Angela lo fissò, senza distogliere lo sguardo, vedendo come lui le stesse offrendo di essere come lui con le sue stesse parole. Non disse nulla, non ne aveva voglia, voleva solo continuare ad ascoltare quella voce, che per lei era rilassante e dava una certa pace e tranquillità. Il vampiro vide che lei non opponeva alcuna resistenza, così le prese con cura e delicatezza il braccio destro, le sollevò il polso e lo accostò alle labbra, lasciando che le sue dita sfiorassero il viso freddo, duro e pallido della donna, sulla guancia sinistra.

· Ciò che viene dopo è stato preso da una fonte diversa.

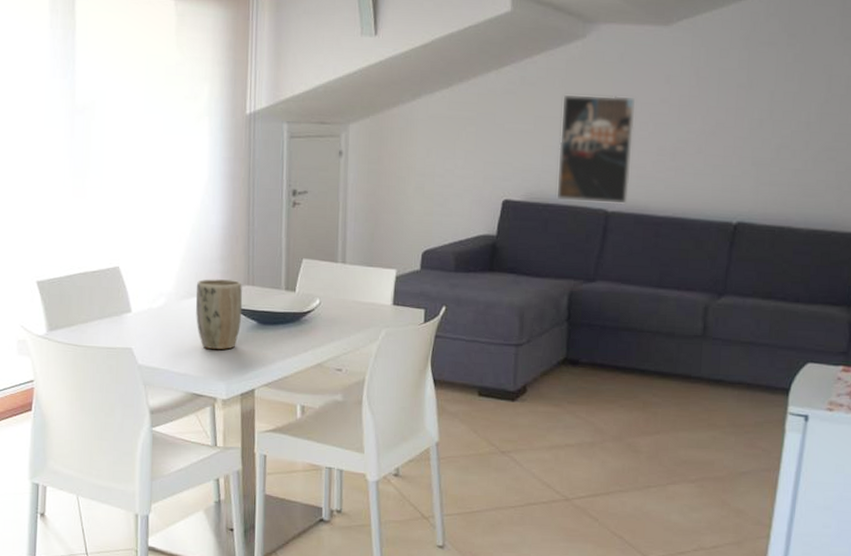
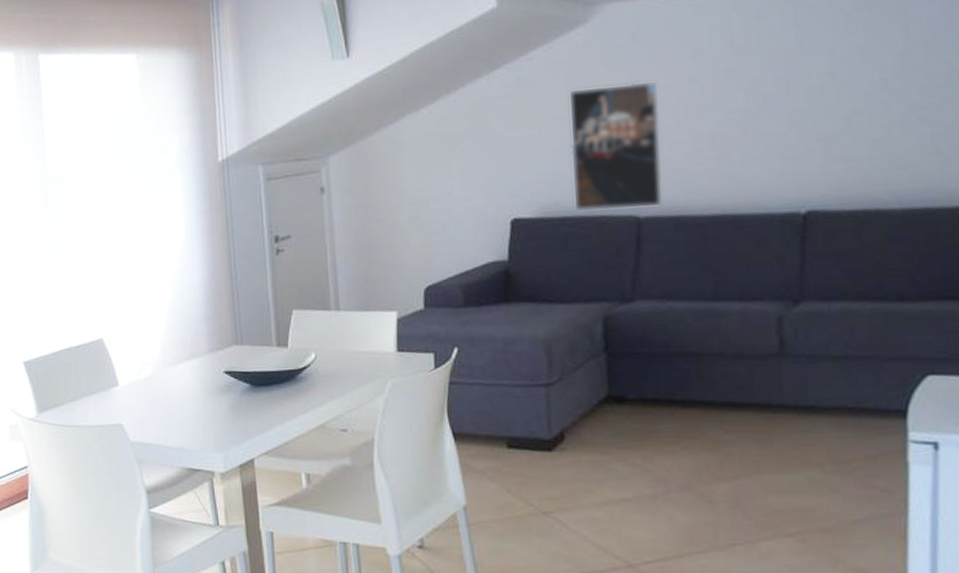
plant pot: present [195,279,243,350] -> none [182,341,233,418]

- Cosa vuoi da me? - chiese lei in un sussurro, continuando a guardarlo ma restringendo gli occhi. - Se sei venuto per uccidermi, fallo ora.

Quando il vampiro sentì ciò, rimase in silenzio, ma poi mostrò un sorriso desideroso e, tirate fuori le zanne, stava per conficcarle nel polso che teneva davanti alle labbra, ma qualcosa lo fermò. Lo sguardo sul volto di Angela lo fermò un attimo prima di affondarle, ma lui le tenne incollate alla vena del polso in attesa di una reazione, ma lei mantenne lo stesso sguardo, diretto e senza alcuna paura di lui o della morte. Quando vide che non era spaventata, smise di tenere le zanne lì e mostrò un sorriso ironico, ma non lasciò andare il polso, si limitò a tenerlo in modo che sembrasse che lei gli stesse accarezzando la guancia.